Analysis Date: 2025-07-29 13:13 UTC

  1. Market Position
    SODA IT LIMITED operates as a micro-sized private limited company in the retail sector specializing in non-specialised stores with food, beverages, or tobacco predominating (SIC 47110). Established in 2021 and based in Manchester, it has a modest but steadily improving asset base, positioning itself as a small-scale local retailer in a highly competitive market dominated by larger chains and supermarkets.

  2. Strategic Assets

  • Financial Stability: The company has demonstrated consistent growth in net assets from £1,136 in 2021 to £5,667 in 2024, indicating prudent financial management and an improving liquidity position (net current assets increased from £1,136 to £5,667).
  • Owner Control: Mr.
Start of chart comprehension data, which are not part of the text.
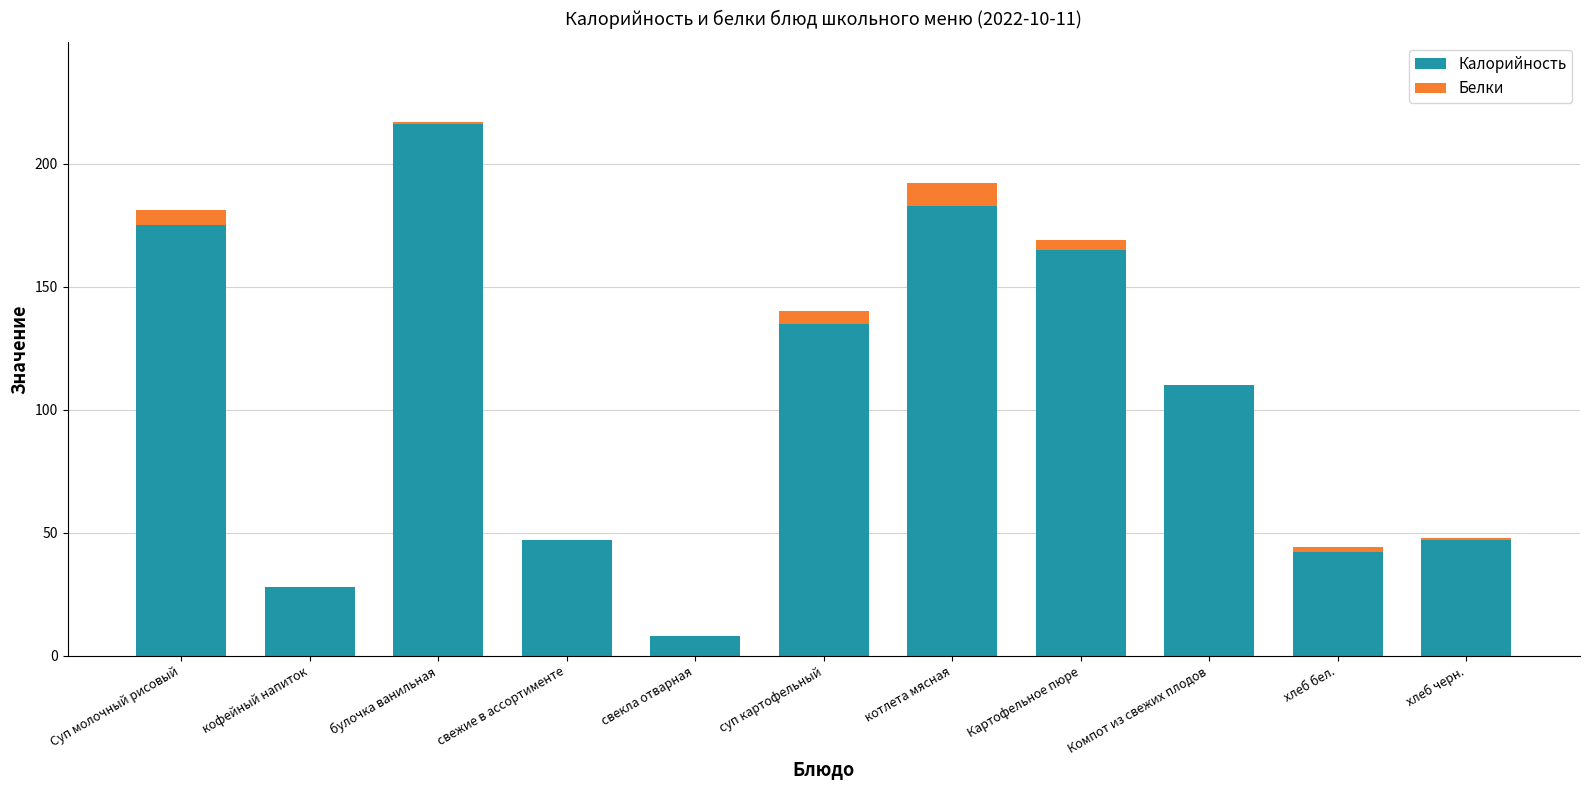

At which category is the sum across all series the highest?

булочка ванильная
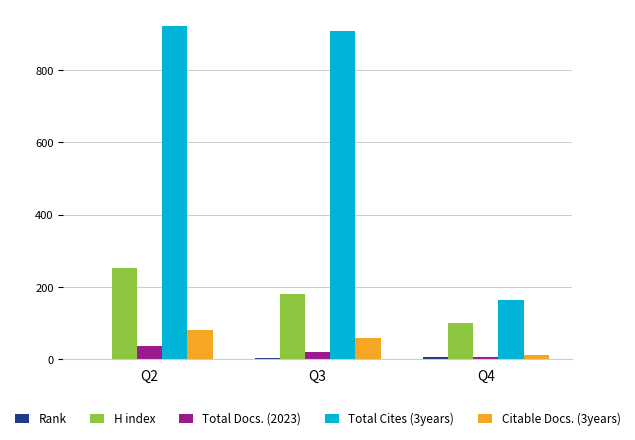

What is the sum of all Total Docs. (2023) values?

60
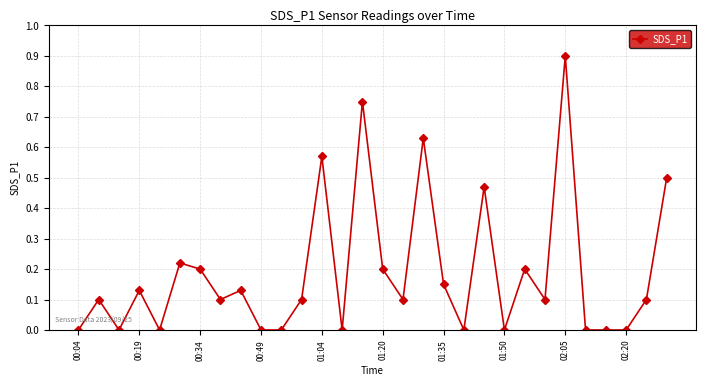

What is the value of the 25th point from the left?

0.9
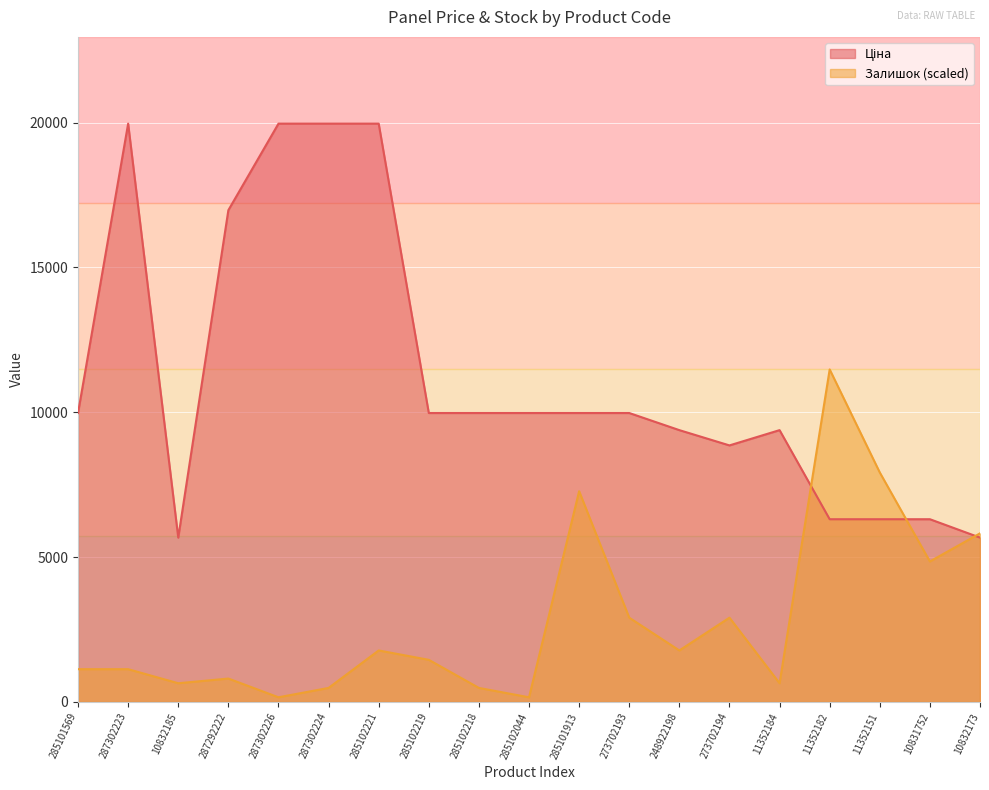

What is the minimum value shown in the chart?

161.7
Mohammad Hussein Abdulrehman owns 75-100% equity and voting rights, providing centralized decision-making agility and clear leadership direction.
  • Low Overhead Structure: Operating as a micro-entity with only one employee minimizes fixed costs, allowing flexibility and potential resilience against market fluctuations.
  • Niche Local Footprint: Presence in Manchester’s Chester Road area provides localized market knowledge and potential community-based customer loyalty.
  1. Growth Opportunities
  • Product Diversification: Expanding product range beyond food, beverages, and tobacco into complementary convenience retail items could attract a broader customer base.
  • Digital Channel Development: Establishing an online retail presence or integrating click-and-collect services could capture evolving consumer preferences and increase sales volume.
  • Strategic Partnerships: Collaborations with local suppliers or regional food producers could differentiate offerings, enhance supply chain efficiency, and build competitive advantage.
  • Operational Scaling: Incrementally increasing workforce and store footprint within Manchester or nearby urban centers could leverage existing financial stability to grow market share.
  1. Strategic Risks
  • Market Competition: As a micro retailer, SODA IT LIMITED faces intense competition from large supermarket chains and convenience stores with superior economies of scale and purchasing power.
  • Limited Resources: Small asset base and minimal staffing constrain rapid expansion and limit operational flexibility.
  • Regulatory Exposure: Retailing food and tobacco subjects the company to stringent compliance requirements (health & safety, age restrictions) which, if not managed carefully, could result in penalties or reputational damage.
  • Economic Sensitivity: Consumer spending on discretionary retail products can fluctuate with economic downturns, potentially impacting sales and cash flow.